Traditional HR: Ownership-focused
However, right now the traditional view on HR is that it’s all about job requisition and retainment. The job requisition process looks something like this: The job description and role qualification is specified, formulated, and shared across recruitment platforms. Once the candidates are found, they’re invited to interviews, and then passed on to hiring managers who make the final decision. This process takes 42 days on average, according to the Human Capital Benchmarking Report from 2016. After that, it takes 8 months for a new employee to reach full productivity, according to a study from Harvard Business Review.
If you’re an employer, this gives you approximately 9,5 months before your new-hire is at a satisfactory level. Many HR leaders recognize that this process is inefficient, but argue that the process should be viewed as a long-term investment in retaining employees’ skills within the organization. Unfortunately, that’s the wrong way to look at it, taking into consideration all the game changers we are currently experiencing in the labor market.
Technological developments are disrupting the traditional labor market. Automation, artificial intelligence, and robotics are becoming a more and more integrated part of our daily lives. This trend is dismantling the traditional employment, and creating a more disrupted workforce, focused on shorter and more flexible employments. According to the IDC, in the next five years, 45 percent of workers in Europe will be self employed, either completely or in combination with another job. This trend is already prevalent in the EU, where the freelance segment is the largest growing segment, according to EFIP.
This trend combined with the fact that almost 33 percent of new hires look for a new job within the first 6 months on the job, makes traditional retainment-thinking unsustainable. Combine that with the fact that 23 percent of new employees leave the company before their first anniversary, according to numbers from Harvard Business Review.
Agile HR: Acces-focused
Instead, HR leaders must think of recruitment and retainment as an agile process, consisting of dynamic elements that can be adapted quickly to new challenges and opportunities. In today’s world, HR is about accessing the best talent, not about owning them.
How do you do this?
You tap into the market trends, and start thinking about how your company can benefit from the rise in the liquid workforce. For example, your company might need a software programmer for a new elaborate feature on the website. Or, your company may be in demand of someone who can take care of the graphical design of a new campaign. Or, it may need a professional text-writer to do an e-book on an industry-specific topic.

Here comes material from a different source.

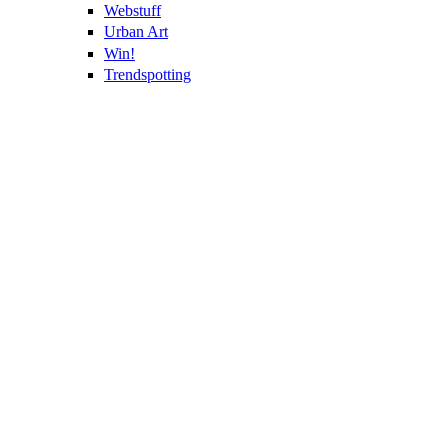
Webstuff
Urban Art
Win!
Trendspotting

All of these problems are time and project specific, and can be solved efficiently by hiring a qualified freelancer to do the job. This allows your company to scale up and down on staff according to its business’ needs.
is about adapting the hiring model to today’s market – not about discarding the traditional full-time employment. It’s about looking at your business’ needs and identifying how they could be solved most efficiently and with the greatest value-add.
But agile HR is not just about looking at resources. It’s also about how it mobilizes itself. Agile HR departments organize themselves into small, cross-functional teams that mobilize quickly, are flexible, and able to adapt to changes quickly. Big annual plans act as constraints rather than enablers. Comparing output of work to a plan that is no longer viable is pointless and an outdated method. Rather, agile HR departments focus is on how they contribute value to the company and the end user in the most efficient way.
There’s a true benefit to being agile in HR. Research from McKinsey shows that agile organizations have a 70 percent chance of being the top performers in terms of organizational health, the best indicator of long-term performance. Further, such companies also gain greater customer centricity, faster time to market, higher revenue growth, lower costs, and a more engaged workforce.
30 percent of European enterprises will in the next five years move from traditional talent sourcing strategies and models towards digital and task-oriented approaches, integrating online communities and platforms to acquire skills and temporary staff, according to IDC. The front-runners in agile HR will also be the ones who are most likely to stay competitive over the long run.
Is agile HR part of your company’s strategy?